À quoi ressemble le désir ? Un compositeur versé dans la musique classique hindoustani pourrait opter pour Raga Bageshri, un cadre mélodique destiné à attiser le désir de retrouver son amant. Bageshri dicte la mélodie d'une multitude de bandes originales de films romantiques, dont « Aaja Re Pardesi », le thème de la rencontre mystique au milieu des pins brumeux du nord de l'Inde qui ouvre le film de 1958. Madhumati. Tout comme le protagoniste de ce film, le musicien électronique et chanteur Arushi Jain s'est tourné vers Bageshri dans un paysage rempli d'animaux sauvages, utilisant le raga pour composer les neuf morceaux de son dernier disque dans un studio de fortune sur les rives de Long Island. Ce à quoi Jain aspire sur ce disque, cependant, n’est pas un amoureux mais une émotion. Sur PlaisirJain s'empare d'une joie qui est terriblement hors de portée, mettant les mélodies informées par Raga Bageshri en contact éblouissant avec la synthèse modulaire et la manipulation numérique.
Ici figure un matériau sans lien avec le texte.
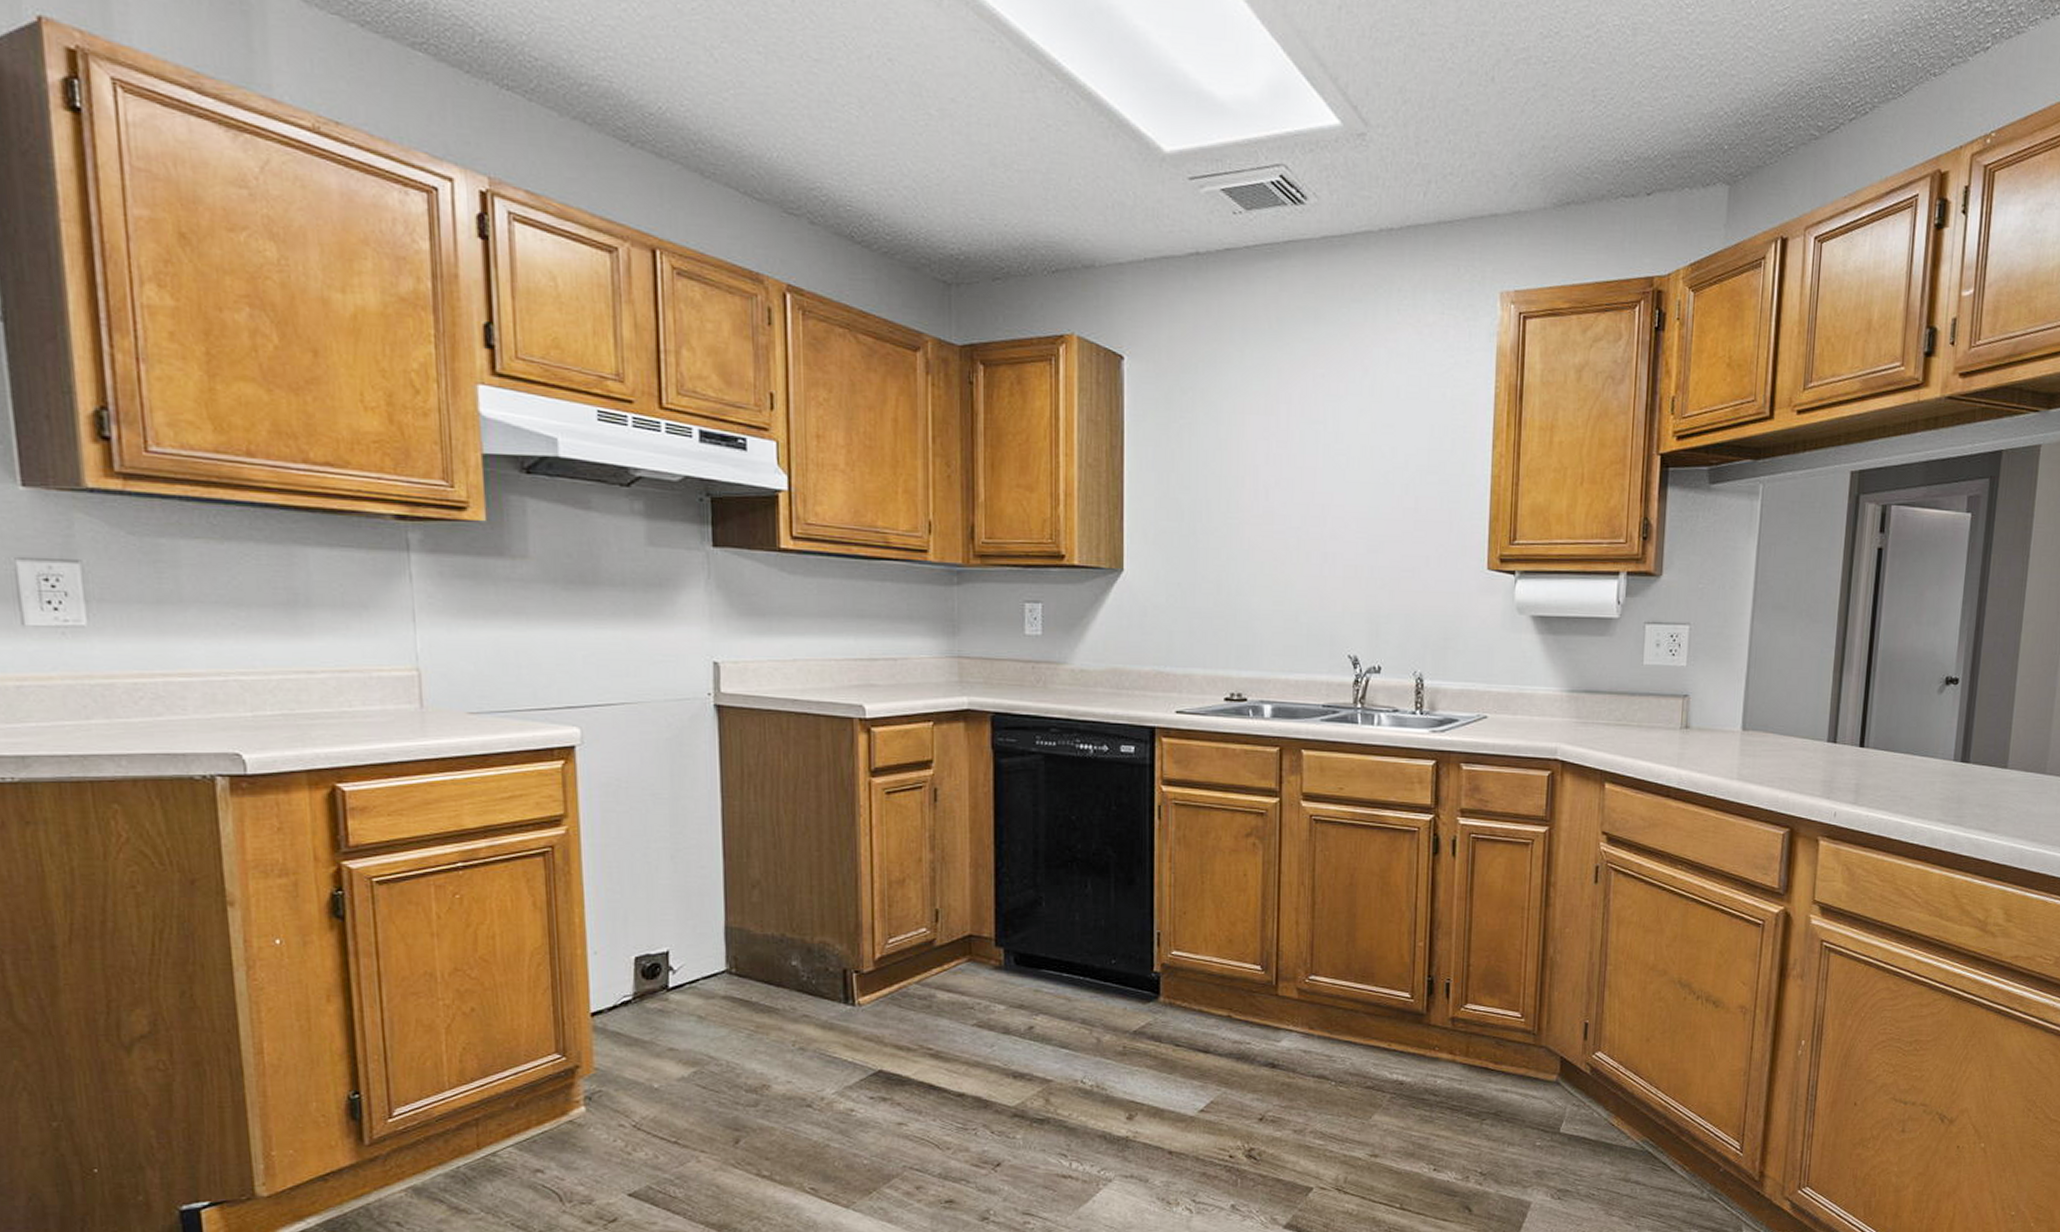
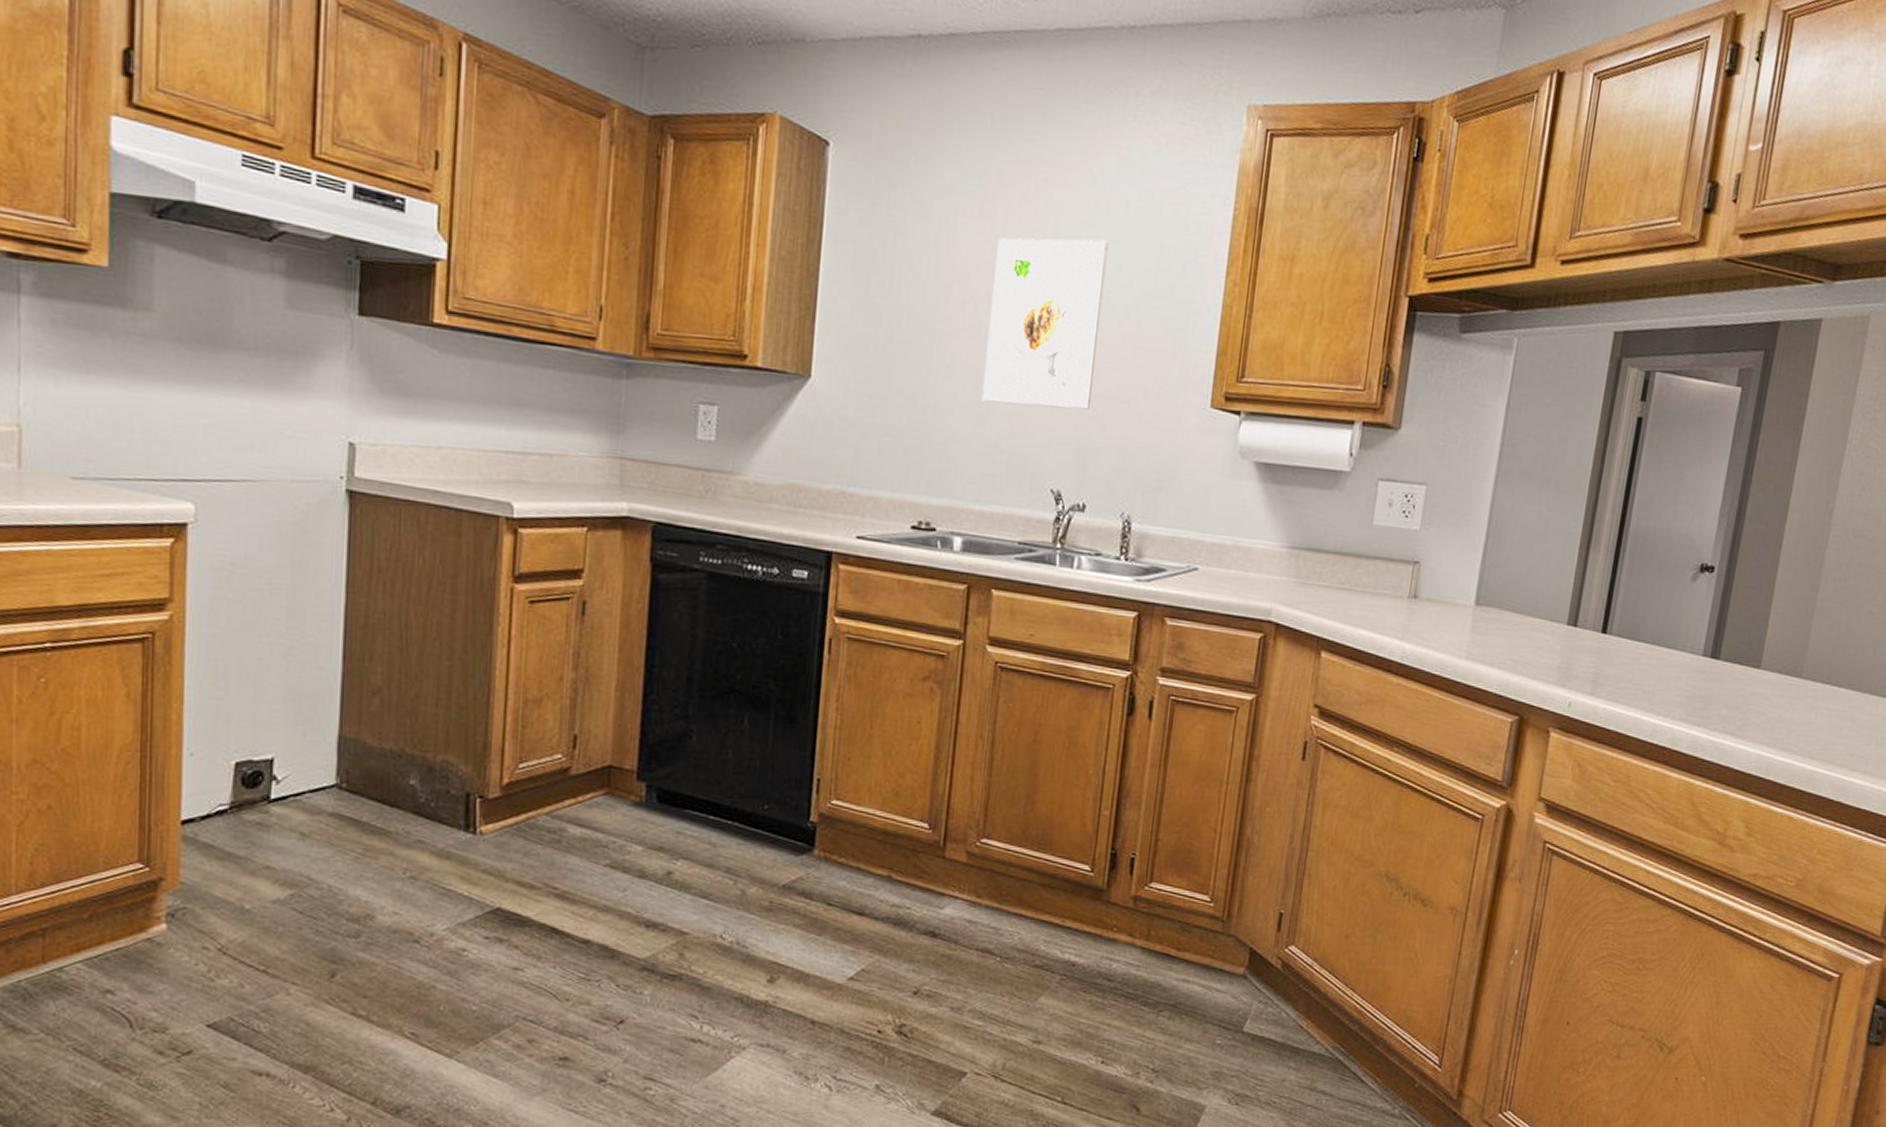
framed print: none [1279,425,1384,581] -> present [981,238,1109,410]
Ce n’est pas une tâche facile, compte tenu du bagage d’un genre dont l’histoire est vieille de plusieurs siècles. Les tentatives de mélange de musique classique hindoustani et de musique électronique remontent au moins à la fin des années 1960, comme en témoignent une compilation d'archives et un livre d'accompagnement rassemblés par Paul Purgas d'Emptyset et publiés l'année dernière. La musicologue indienne Gita Sarabhai a fondé le premier studio de musique électronique d'Inde à l'Institut national de design d'Ahmedabad en 1969 et a expérimenté la manipulation du Moog pour interpréter des gammes hindoustani. Mais Sarabhai était une puriste, voyant dans l’harmonie occidentale une influence dangereuse et étrangère sur les traditions qu’elle s’efforçait de préserver dans un État fraîchement libéré de la domination coloniale. Jain reste ouverte aux possibilités d'hybridité et de pollinisation croisée, créant son propre son dans l'espace ouvert par la diaspora. Aujourd’hui, travaillant pour la première fois avec des instrumentistes, elle intègre un peu de New York dans ses mélodies hybrides en cascade.
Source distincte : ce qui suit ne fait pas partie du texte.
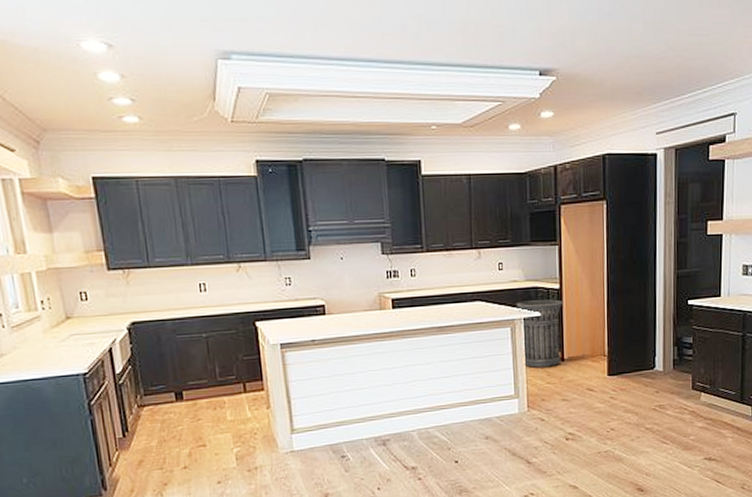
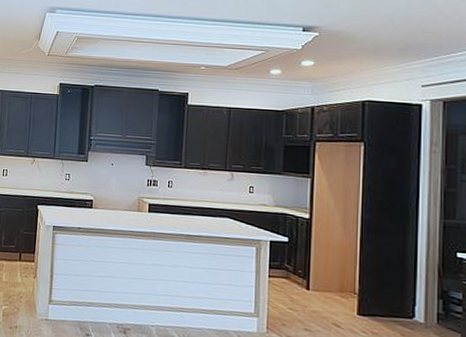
trash can: present [516,299,562,369] -> none [263,224,311,294]

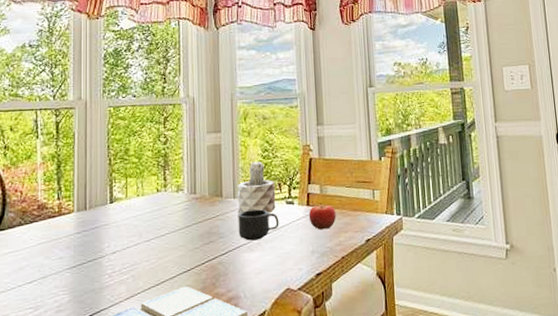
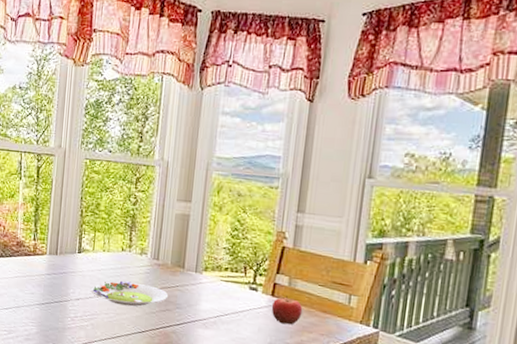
salad plate: none [128,221,210,249] -> present [91,280,169,307]
succulent plant: present [237,162,276,213] -> none [198,239,241,295]
mug: present [238,209,279,241] -> none [195,287,239,319]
Ces compositions représentent Jain dans sa forme la plus vibrante, attirant une corne d'abondance de sons à partir d'un seul raga. Des échantillons effervescents du guitariste classique Ria Modak ponctuent une mer d'électronique tourbillonnante sur « Still Dreaming » ; La ligne de violoncelle douloureuse de MIZU sur « Exquisite Portraiture » se transforme en un bourdonnement de minuit ; La flûtiste Annie Wu a un duo brillant et imprégné de réverbération avec le travail de synthétiseur de Jain sur un rythme discret et évolutif sur « Imagine an Orchestra ». Les techniques de conception sonore pointillistes de Jain ajoutent également au plaisir de Plaisir. Une sensation aquatique imprègne « Our Touching Tongues », où le marimba scintillant de Payton MacDonald coule en avant et en arrière. Et Jain divise sa voix en grains sonores dans « Infinite Delight », créant des textures microscopiques alors même qu'elle se penche entre les microtons. Si Sous le ciel lilas était trempé dans les teintes du coucher du soleil, Plaisir émane une irisation à travers une diversité de textures électroniques et acoustiques.